**Extrait fourni:**
____________
Le panorama que voit Robert Capa est celui que nous avons sous nos yeux, le dos tourné à la mer, face aux clochers lointains de Vierville et Saint-Laurent-sur-Mer. Sauf que lui est sous le feu. Il trébuche. La météo est épouvantable. Robert Capa a vomi dans la péniche. Sa cinquantaine d’images sauvées – les films seront abîmés lors du tirage – sont souvent floues.
Robert Capa s’écroule. Il tend le bras pour éviter de noyer son appareil. La mer est rouge sang. 34'000 GI’s ont déferlé depuis 5h30 du matin. En face, planquées dans les bunkers du «mur de l’Atlantique», cinq compagnies de la 716e division d’infanterie allemande, et deux le redoutable 352ème, composée de vétérans du front de l’est. Avec leurs pièces d’artillerie antiaérienne de 88 mm, utilisées contre les soldats qui courent comme des dératés sur le sable.
Je suis, dans la foule des visiteurs, la haute silhouette du sergent Michaël Small. Ce sous-officier américain porte bien mal son nom. Il vient juste de débarquer d’Italie, où son régiment de parachutistes de l’US Army est basé. Il fera partie, jeudi, du défilé militaire allié et de l’escouade chargée de rendre les hommages militaires aux défunts, sur les tombes du cimetière de Colleville sur mer qui domine la plage. Chaque recoin de bunker encore existant porte en lui l’histoire de ce jour-là.
____________
**Consignes à suivre:**
**a.** Dans le récit sur Robert Capa et la plage du débarquement, de quel pays le sergent Michaël Small vient-il de débarquer ?
**b.** Rédigez la suite du récit sur Robert Capa et la plage du débarquement en reprenant juste après sa dernière phrase.

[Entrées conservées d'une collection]
____________
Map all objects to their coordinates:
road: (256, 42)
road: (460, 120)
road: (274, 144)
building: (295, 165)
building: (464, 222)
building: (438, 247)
____________
**Réponses dans l'ordre:**
**a.** D'Italie, où son régiment de parachutistes de l'US Army est basé.

**b.**
Redoutables défenses allemandes
J’ai en main l’excellent livre de l’historien Nicolas Aubin: «Le débarquement, vérités et légendes» (Ed. Perrin). J’ai devant moi les restes des défenses allemandes d’Omaha: «14 points d’appui de trois à six casemates bétonnées cerclées de mines et de barbelés. Au total: deux pièces de 88 mm, cinq de 75 mm et trois de 50, 28 mortiers et 85 mitrailleuses. Les cinq vallons étroits qui permettent de sortir d’Omaha Beach sont barrés par des fossés antichars et des murs de béton de deux mètres de haut. Quelques kilomètres en retrait, une quarantaine de canons et une trentaine de lance-roquettes attendent, pour pilonner l’assaillant.»
Omaha est aujourd’hui encadrée par deux musées du D-Day. Celui de Vierville est privé, résultat de la passion d’un collectionneur de vestiges et d’équipements de la Seconde Guerre mondiale. Celui de Saint-Laurent-sur-Mer est public. Le premier nous fait pénétrer dans l’intimité de ces heures de combat acharné. Je reconnais, sur les images, l’un des officiers de légende du 6 juin, immortalisé par le film «Le jour le plus long»: le général Norman Cota, joué par Robert Mitchum, auquel il ne ressemblait pas du tout.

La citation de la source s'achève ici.